The definition of the cool individual has shifted. Decades ago, he or she was a rebel who challenged convention and bourgeois, conformist ideals. Today, it means being friendly, physically attractive, and successful. Via the University of Rochester Medical Center:
Do rebelliousness, emotional control, toughness and thrill-seeking still make up the essence of coolness? Can James Dean and Miles Davis still be considered the models of cool?
Research led by a University of Rochester Medical Center psychologist and published by the Journal of Individual Differences has found the characteristics associated with coolness today are markedly different than those that generated the concept of cool.
“James Dean is no longer the epitome of cool,” Dar-Nimrod said. “The much darker version of what coolness is still there, but it is not the main focus. The main thing is: Do I like this person? Is this person nice to people, attractive, confident and successful? That’s cool today, at least among young mainstream individuals.”

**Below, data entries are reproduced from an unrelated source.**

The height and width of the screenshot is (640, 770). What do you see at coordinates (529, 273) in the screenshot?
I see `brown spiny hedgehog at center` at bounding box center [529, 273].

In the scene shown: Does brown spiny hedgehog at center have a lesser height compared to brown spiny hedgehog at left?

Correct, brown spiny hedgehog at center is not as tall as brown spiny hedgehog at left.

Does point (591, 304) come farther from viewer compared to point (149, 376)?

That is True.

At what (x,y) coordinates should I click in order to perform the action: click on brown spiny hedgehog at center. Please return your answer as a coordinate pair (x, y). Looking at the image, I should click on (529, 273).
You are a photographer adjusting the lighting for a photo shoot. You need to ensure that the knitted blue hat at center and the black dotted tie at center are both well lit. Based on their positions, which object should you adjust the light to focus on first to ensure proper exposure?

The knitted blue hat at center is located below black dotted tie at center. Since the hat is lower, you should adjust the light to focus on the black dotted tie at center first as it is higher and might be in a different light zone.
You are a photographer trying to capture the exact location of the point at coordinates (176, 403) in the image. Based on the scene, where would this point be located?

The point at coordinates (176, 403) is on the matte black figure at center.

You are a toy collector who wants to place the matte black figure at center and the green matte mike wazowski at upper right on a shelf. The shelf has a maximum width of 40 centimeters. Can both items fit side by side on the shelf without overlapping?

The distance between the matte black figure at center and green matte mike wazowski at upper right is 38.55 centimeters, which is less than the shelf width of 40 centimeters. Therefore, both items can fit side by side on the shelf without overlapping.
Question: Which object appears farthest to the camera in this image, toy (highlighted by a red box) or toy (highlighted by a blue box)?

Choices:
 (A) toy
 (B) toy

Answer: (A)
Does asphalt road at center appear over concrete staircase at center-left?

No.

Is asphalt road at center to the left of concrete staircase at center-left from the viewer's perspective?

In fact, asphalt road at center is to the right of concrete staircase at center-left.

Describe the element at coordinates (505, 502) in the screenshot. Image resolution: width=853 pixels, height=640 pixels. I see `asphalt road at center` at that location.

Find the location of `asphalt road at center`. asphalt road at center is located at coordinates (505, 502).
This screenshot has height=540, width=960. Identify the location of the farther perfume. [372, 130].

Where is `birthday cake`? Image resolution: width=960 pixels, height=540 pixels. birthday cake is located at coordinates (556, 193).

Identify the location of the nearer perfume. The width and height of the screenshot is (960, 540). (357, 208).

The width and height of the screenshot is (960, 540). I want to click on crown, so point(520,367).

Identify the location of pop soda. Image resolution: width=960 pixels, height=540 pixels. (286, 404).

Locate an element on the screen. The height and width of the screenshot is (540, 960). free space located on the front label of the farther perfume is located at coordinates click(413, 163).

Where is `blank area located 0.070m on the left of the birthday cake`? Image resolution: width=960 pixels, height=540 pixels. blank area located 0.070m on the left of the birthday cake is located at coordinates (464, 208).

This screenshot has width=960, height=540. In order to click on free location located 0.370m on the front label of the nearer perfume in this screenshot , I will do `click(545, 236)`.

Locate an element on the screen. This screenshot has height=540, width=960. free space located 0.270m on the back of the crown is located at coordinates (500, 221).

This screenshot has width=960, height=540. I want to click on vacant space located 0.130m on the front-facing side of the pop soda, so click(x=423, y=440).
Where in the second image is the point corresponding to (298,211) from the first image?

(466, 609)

In research that has developed over several years, Dar-Nimrod, currently a post-doctoral fellow in the Medical Center’s Department of Psychiatry, and his colleagues recruited almost 1,000 people in the Vancouver, British Columbia, area, who completed an extensive questionnaire on the attributes, behaviors and individuals they associated with the word cool.
A significant number of participants used adjectives that focused on positive, socially desirable traits, such as friendly, competent, trendy and attractive.